Saturday, November 19, 2005

'southern exposure' from the ny times

As community after community across the South opened its arms to the displaced, small-town papers were awash in stories about middle-class whites who had obviously made homeless and penniless evacuees the first black guests ever to sit at their tables and sleep on their sheets. These breakthroughs might seem especially emblematic of change in Southern white racial attitudes, but my guess is that there were a lot of these “firsts” registered as well in homes above the Mason-Dixon line where Hurricane Katrina victims found shelter.

Hurricane Katrina should also have demonstrated to skeptical blue-staters that the South’s vaunted religiosity amounts to more than a convenient vehicle for political manipulation of the ignorant, unthinking masses. Black and white survivors told story after story of reciting the Lord’s Prayer or the 23rd Psalm as the storm raged around them, and though left penniless, homeless and uninsured, they expressed both gratitude and absolute confidence that the Lord would protect and provide.

If the Hurricane Katrina experience reveals that the South remains in many ways what Mr. Zinn described as a “marvelously useful” mirror where other Americans can see some of their nation’s most egregious flaws magnified, it also suggests that in looking southward these days they should recognize some of its most admirable virtues writ large as well.

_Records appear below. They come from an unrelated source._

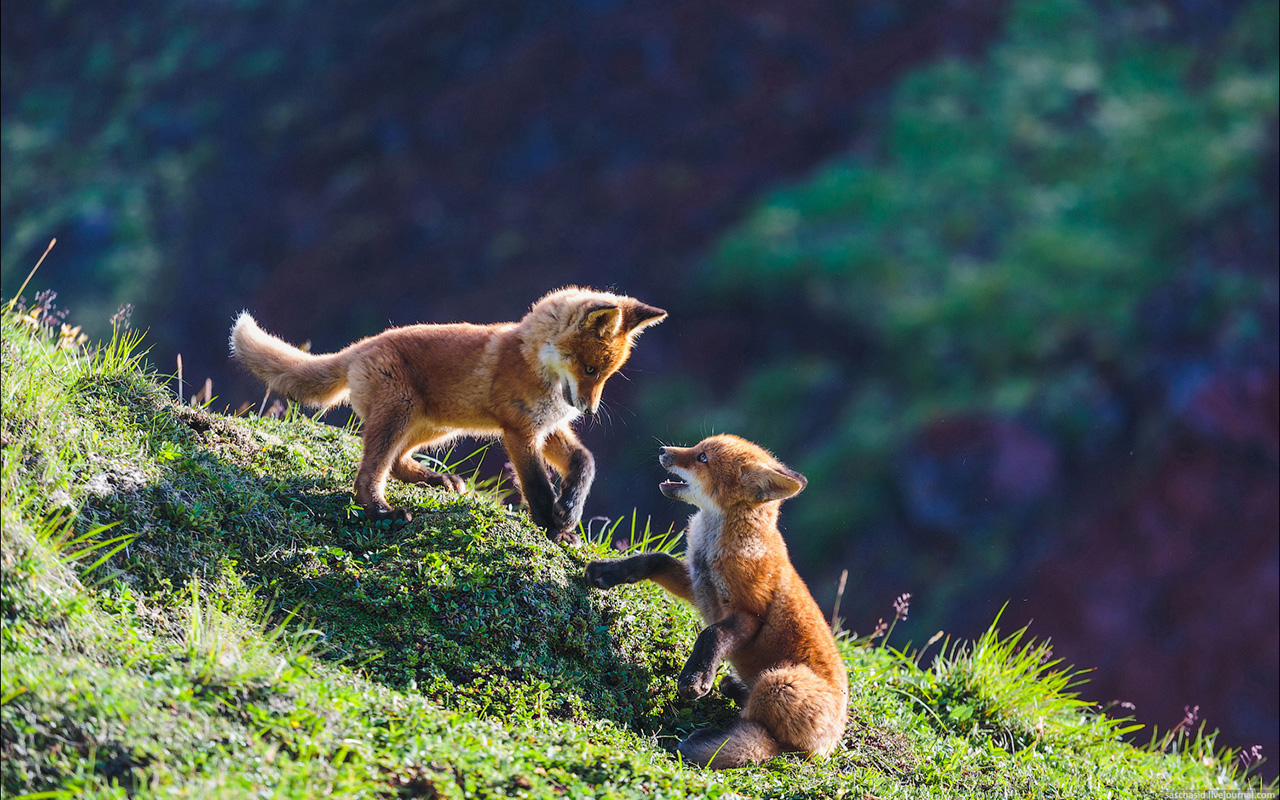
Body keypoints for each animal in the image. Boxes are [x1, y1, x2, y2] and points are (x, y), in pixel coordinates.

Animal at [230, 286, 665, 542]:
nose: (587, 409)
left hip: (437, 426)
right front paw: (552, 527)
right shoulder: (519, 430)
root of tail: (363, 345)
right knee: (368, 475)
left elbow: (584, 462)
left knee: (397, 463)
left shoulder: (548, 427)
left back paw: (438, 481)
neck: (533, 361)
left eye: (607, 375)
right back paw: (382, 512)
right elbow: (538, 486)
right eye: (590, 369)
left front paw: (570, 509)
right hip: (402, 414)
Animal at [586, 437, 844, 768]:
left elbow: (712, 634)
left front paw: (695, 678)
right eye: (698, 448)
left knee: (772, 742)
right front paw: (608, 572)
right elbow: (655, 559)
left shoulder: (750, 613)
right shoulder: (697, 584)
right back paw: (734, 690)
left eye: (702, 458)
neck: (715, 548)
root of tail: (832, 744)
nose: (663, 451)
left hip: (780, 684)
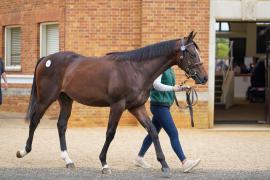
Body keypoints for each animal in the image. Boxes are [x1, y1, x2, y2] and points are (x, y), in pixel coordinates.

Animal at [16, 31, 207, 175]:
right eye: (192, 54)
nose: (204, 77)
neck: (135, 69)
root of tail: (46, 58)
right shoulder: (117, 106)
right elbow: (110, 133)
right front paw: (104, 164)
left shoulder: (136, 107)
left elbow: (152, 131)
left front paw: (164, 165)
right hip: (46, 98)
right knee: (34, 121)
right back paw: (23, 151)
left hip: (66, 99)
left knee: (61, 125)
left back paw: (68, 160)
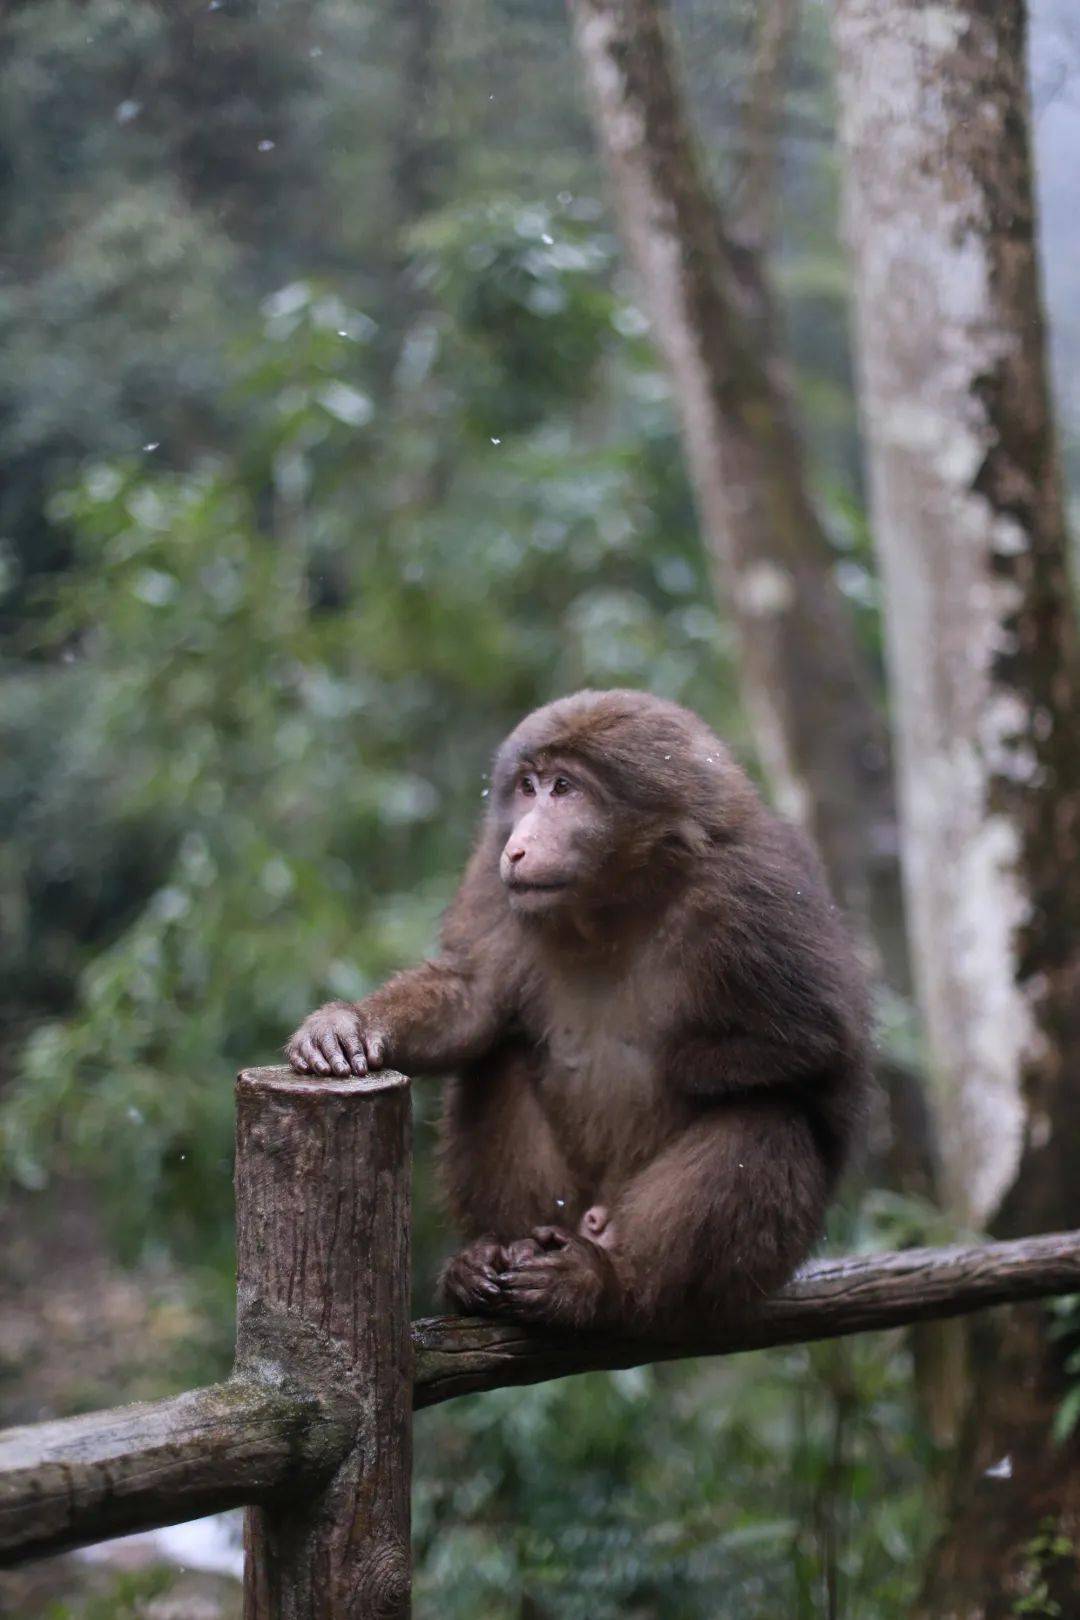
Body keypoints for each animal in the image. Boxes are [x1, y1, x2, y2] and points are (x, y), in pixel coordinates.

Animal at [284, 690, 867, 1334]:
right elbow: (475, 997)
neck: (615, 902)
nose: (519, 844)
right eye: (529, 786)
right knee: (500, 1058)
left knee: (768, 1118)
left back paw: (607, 1284)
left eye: (565, 788)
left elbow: (823, 1046)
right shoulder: (493, 876)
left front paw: (689, 1057)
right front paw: (346, 1025)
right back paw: (490, 1259)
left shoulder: (756, 890)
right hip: (560, 1204)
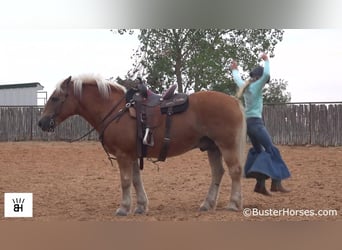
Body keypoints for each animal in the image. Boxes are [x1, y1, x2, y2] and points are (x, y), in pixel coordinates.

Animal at [38, 74, 246, 217]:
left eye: (55, 98)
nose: (41, 122)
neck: (115, 109)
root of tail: (234, 101)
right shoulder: (132, 155)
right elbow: (136, 180)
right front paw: (140, 206)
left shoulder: (123, 155)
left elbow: (125, 181)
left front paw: (123, 208)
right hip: (212, 147)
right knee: (218, 172)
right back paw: (207, 204)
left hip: (226, 146)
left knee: (235, 171)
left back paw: (233, 203)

Read the whole thing here. Via T19.

1 comment:

Jody said...

I really appreciate this post... being an educated southerner who appreciates his past for both its possitives and negatives, I've been thining recently about the importance of being Southern in our age of globalization and anti-Americanism. The importance of the South for our national consiousness is, as African American singer-songwriter Shawn Amos recently put it, that the South has a history, it has a sense of the past that is lacking in other parts of the country. Part of this sense of the past is the awareness of past sins--these are both things that many of our fellow Americans and Christians could stand to learn something from, though it only comes with a willingness to accept who one is in all its flawed grandeur rather than attempting to construct a false identity from the soft and fluffy items of modern consumer culture.